Guardrails experience
  + Ouroboros plugin contract
  + Seed / Ledger / State / Provenance / Permission / Audit / Handoff
  = Guardrails as an Ouroboros-native agentOS capability

Why This Belongs in ouroboros-plugins

Guardrails is a strong reference candidate for the open-source library assimilation model described in #27:

  • It is an external OSS capability system, not an Ouroboros core primitive.
  • It has a clear domain: LLM input/output validation, risk detection, structured-output enforcement, and validator composition.
  • It has multiple execution surfaces: Python SDK, CLI, Hub validators, and optional server mode.
  • It requires careful boundary management around file reads/writes, network access, dependency installation, model downloads, and possible remote inference.
  • It can produce high-value downstream evidence for ooo auto, Seed validation, artifact review, eval loops, and agent run acceptance gates.

This should prove a reusable pattern for future validation/evaluation adapters such as Semgrep, CodeQL, pytest, Hypothesis, mutation testing, OpenAPI validators, and other external harnesses.

Core Thesis

Do not implement this as:

ooo guardrails raw -- <anything>

Implement it as:

Guardrails guard/spec/config
  + bounded artifact/input/output target
  + declared plugin command
  + declared permissions
  + Guardrails ValidationOutcome
  + normalized Ouroboros report
  + audit/provenance/state updates
  + handoff artifact

The plugin should preserve Guardrails semantics while making every invocation legible to Ouroboros.

Guardrails Capabilities to Assimilate

Primary Capability: Validation Harness

Assimilate Guardrails as an LLM validation harness:

  • validate known LLM output;
  • validate generated artifact content;
  • validate input/output text using configured validators;
  • produce pass/fail/blocking evidence;
  • expose validator summaries and remediation information;
  • generate a handoff artifact for downstream Ouroboros workflows.

This should be the MVP.

Secondary Capability: Structured Output Contract Checking

Guardrails supports structured-output generation/validation using Pydantic/RAIL-style specs.

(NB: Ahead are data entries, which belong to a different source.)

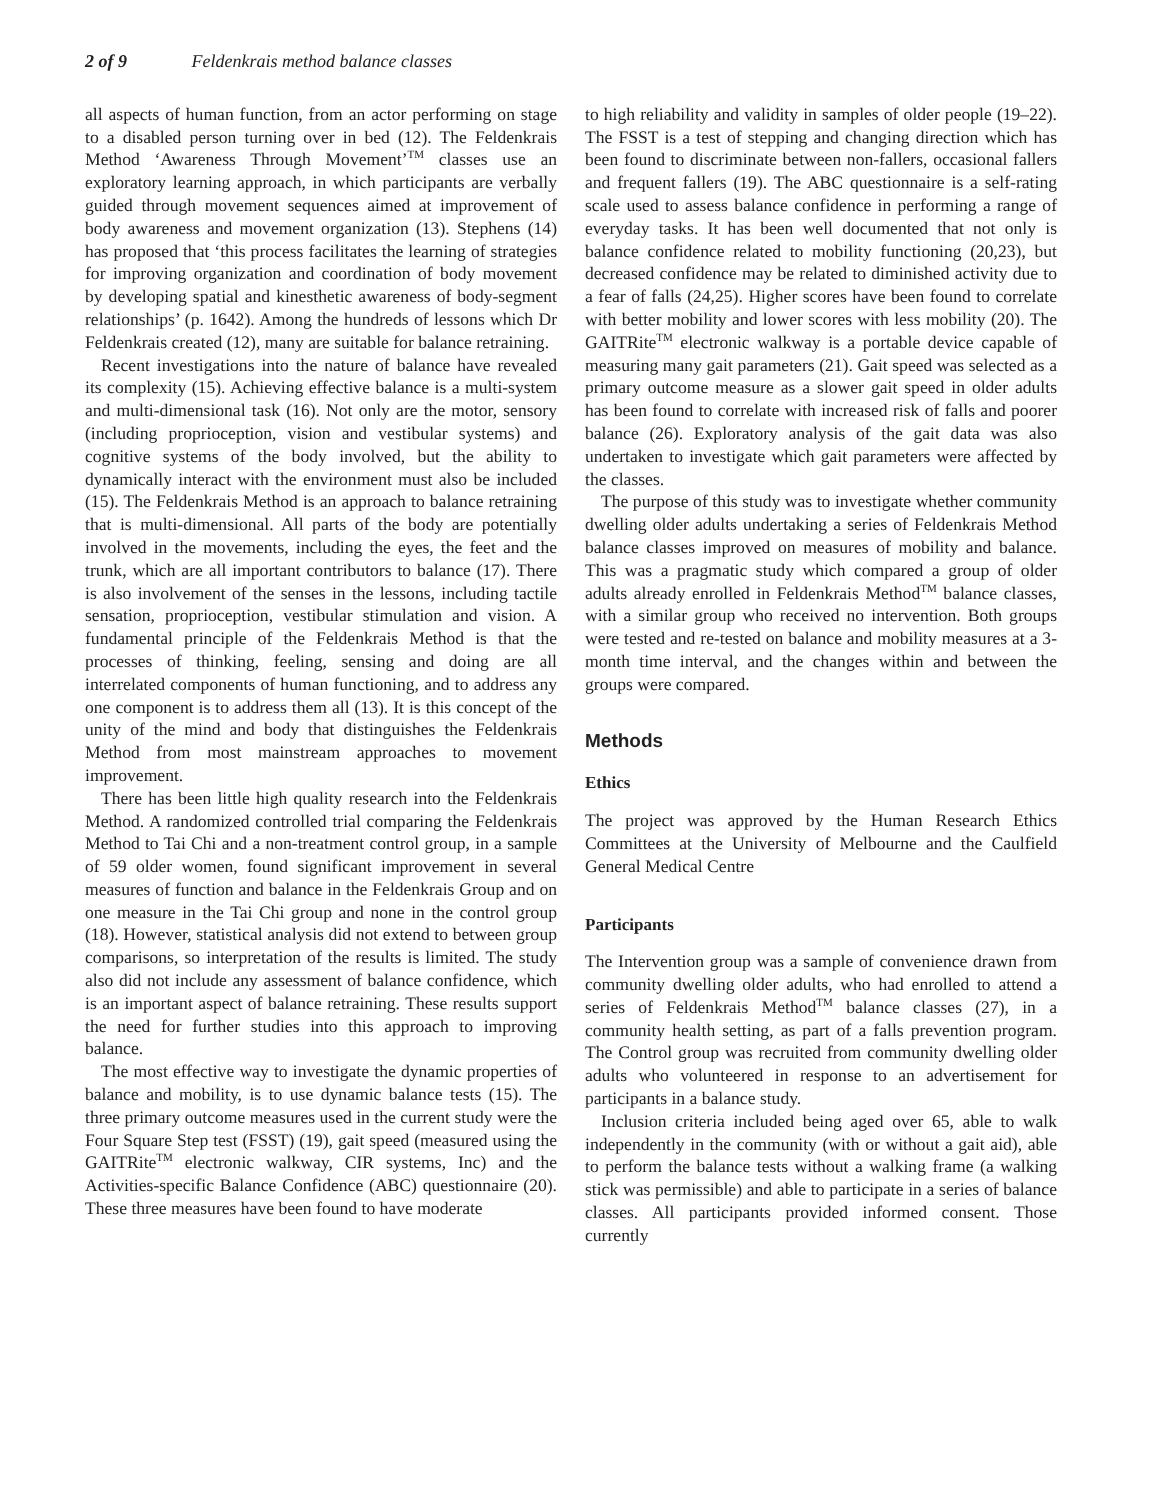2 of 9 Feldenkrais method balance classes
all aspects of human function, from an actor performing on stage to a disabled person turning over in bed (12). The Feldenkrais Method ‘Awareness Through Movement’<sup>TM</sup> classes use an exploratory learning approach, in which participants are verbally guided through movement sequences aimed at improvement of body awareness and movement organization (13). Stephens (14) has proposed that ‘this process facilitates the learning of strategies for improving organization and coordination of body movement by developing spatial and kinesthetic awareness of body-segment relationships’ (p. 1642). Among the hundreds of lessons which Dr Feldenkrais created (12), many are suitable for balance retraining.
Recent investigations into the nature of balance have revealed its complexity (15). Achieving effective balance is a multi-system and multi-dimensional task (16). Not only are the motor, sensory (including proprioception, vision and vestibular systems) and cognitive systems of the body involved, but the ability to dynamically interact with the environment must also be included (15). The Feldenkrais Method is an approach to balance retraining that is multi-dimensional. All parts of the body are potentially involved in the movements, including the eyes, the feet and the trunk, which are all important contributors to balance (17). There is also involvement of the senses in the lessons, including tactile sensation, proprioception, vestibular stimulation and vision. A fundamental principle of the Feldenkrais Method is that the processes of thinking, feeling, sensing and doing are all interrelated components of human functioning, and to address any one component is to address them all (13). It is this concept of the unity of the mind and body that distinguishes the Feldenkrais Method from most mainstream approaches to movement improvement.
There has been little high quality research into the Feldenkrais Method. A randomized controlled trial comparing the Feldenkrais Method to Tai Chi and a non-treatment control group, in a sample of 59 older women, found significant improvement in several measures of function and balance in the Feldenkrais Group and on one measure in the Tai Chi group and none in the control group (18). However, statistical analysis did not extend to between group comparisons, so interpretation of the results is limited. The study also did not include any assessment of balance confidence, which is an important aspect of balance retraining. These results support the need for further studies into this approach to improving balance.
The most effective way to investigate the dynamic properties of balance and mobility, is to use dynamic balance tests (15). The three primary outcome measures used in the current study were the Four Square Step test (FSST) (19), gait speed (measured using the GAITRite<sup>TM</sup> electronic walkway, CIR systems, Inc) and the Activities-specific Balance Confidence (ABC) questionnaire (20). These three measures have been found to have moderate
to high reliability and validity in samples of older people (19–22). The FSST is a test of stepping and changing direction which has been found to discriminate between non-fallers, occasional fallers and frequent fallers (19). The ABC questionnaire is a self-rating scale used to assess balance confidence in performing a range of everyday tasks. It has been well documented that not only is balance confidence related to mobility functioning (20,23), but decreased confidence may be related to diminished activity due to a fear of falls (24,25). Higher scores have been found to correlate with better mobility and lower scores with less mobility (20). The GAITRite<sup>TM</sup> electronic walkway is a portable device capable of measuring many gait parameters (21). Gait speed was selected as a primary outcome measure as a slower gait speed in older adults has been found to correlate with increased risk of falls and poorer balance (26). Exploratory analysis of the gait data was also undertaken to investigate which gait parameters were affected by the classes.
The purpose of this study was to investigate whether community dwelling older adults undertaking a series of Feldenkrais Method balance classes improved on measures of mobility and balance. This was a pragmatic study which compared a group of older adults already enrolled in Feldenkrais Method<sup>TM</sup> balance classes, with a similar group who received no intervention. Both groups were tested and re-tested on balance and mobility measures at a 3-month time interval, and the changes within and between the groups were compared.
Methods
Ethics
The project was approved by the Human Research Ethics Committees at the University of Melbourne and the Caulfield General Medical Centre
Participants
The Intervention group was a sample of convenience drawn from community dwelling older adults, who had enrolled to attend a series of Feldenkrais Method<sup>TM</sup> balance classes (27), in a community health setting, as part of a falls prevention program. The Control group was recruited from community dwelling older adults who volunteered in response to an advertisement for participants in a balance study.
Inclusion criteria included being aged over 65, able to walk independently in the community (with or without a gait aid), able to perform the balance tests without a walking frame (a walking stick was permissible) and able to participate in a series of balance classes. All participants provided informed consent. Those currently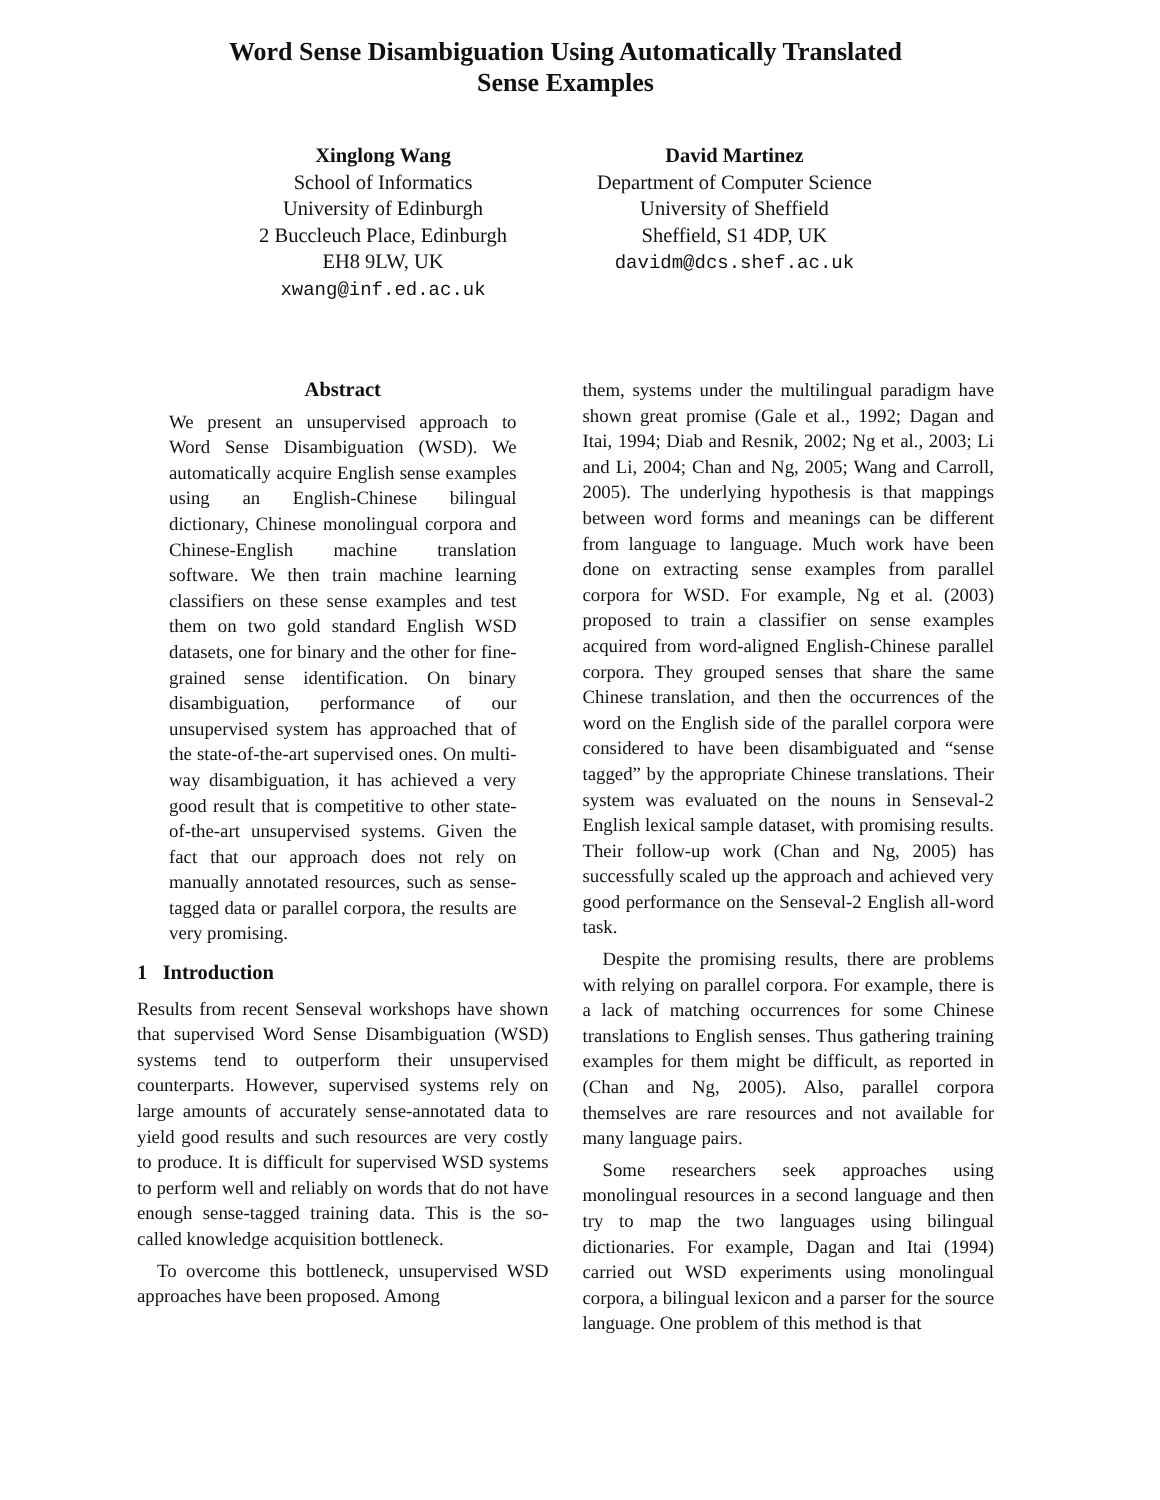Word Sense Disambiguation Using Automatically Translated
Sense Examples
Xinglong Wang
School of Informatics
University of Edinburgh
2 Buccleuch Place, Edinburgh
EH8 9LW, UK
xwang@inf.ed.ac.uk
David Martinez
Department of Computer Science
University of Sheffield
Sheffield, S1 4DP, UK
davidm@dcs.shef.ac.uk
Abstract
We present an unsupervised approach to Word Sense Disambiguation (WSD). We automatically acquire English sense examples using an English-Chinese bilingual dictionary, Chinese monolingual corpora and Chinese-English machine translation software. We then train machine learning classifiers on these sense examples and test them on two gold standard English WSD datasets, one for binary and the other for fine-grained sense identification. On binary disambiguation, performance of our unsupervised system has approached that of the state-of-the-art supervised ones. On multi-way disambiguation, it has achieved a very good result that is competitive to other state-of-the-art unsupervised systems. Given the fact that our approach does not rely on manually annotated resources, such as sense-tagged data or parallel corpora, the results are very promising.
1 Introduction
Results from recent Senseval workshops have shown that supervised Word Sense Disambiguation (WSD) systems tend to outperform their unsupervised counterparts. However, supervised systems rely on large amounts of accurately sense-annotated data to yield good results and such resources are very costly to produce. It is difficult for supervised WSD systems to perform well and reliably on words that do not have enough sense-tagged training data. This is the so-called knowledge acquisition bottleneck.
To overcome this bottleneck, unsupervised WSD approaches have been proposed. Among
them, systems under the multilingual paradigm have shown great promise (Gale et al., 1992; Dagan and Itai, 1994; Diab and Resnik, 2002; Ng et al., 2003; Li and Li, 2004; Chan and Ng, 2005; Wang and Carroll, 2005). The underlying hypothesis is that mappings between word forms and meanings can be different from language to language. Much work have been done on extracting sense examples from parallel corpora for WSD. For example, Ng et al. (2003) proposed to train a classifier on sense examples acquired from word-aligned English-Chinese parallel corpora. They grouped senses that share the same Chinese translation, and then the occurrences of the word on the English side of the parallel corpora were considered to have been disambiguated and “sense tagged” by the appropriate Chinese translations. Their system was evaluated on the nouns in Senseval-2 English lexical sample dataset, with promising results. Their follow-up work (Chan and Ng, 2005) has successfully scaled up the approach and achieved very good performance on the Senseval-2 English all-word task.
Despite the promising results, there are problems with relying on parallel corpora. For example, there is a lack of matching occurrences for some Chinese translations to English senses. Thus gathering training examples for them might be difficult, as reported in (Chan and Ng, 2005). Also, parallel corpora themselves are rare resources and not available for many language pairs.
Some researchers seek approaches using monolingual resources in a second language and then try to map the two languages using bilingual dictionaries. For example, Dagan and Itai (1994) carried out WSD experiments using monolingual corpora, a bilingual lexicon and a parser for the source language. One problem of this method is that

The plugin should eventually support using Guardrails as an artifact contract checker for generated JSON, structured reports, and Seed-derived outputs.

Tertiary Capability: Hub/Validator Lifecycle

Guardrails Hub validators are powerful but require stricter permission boundaries. Hub installation should be optional and separated from read-only validation commands.

Tertiary Capability: Server Mode

Guardrails server mode may be valuable for long-running agentOS integrations, but it should be treated as a later lifecycle/runtime feature, not the MVP.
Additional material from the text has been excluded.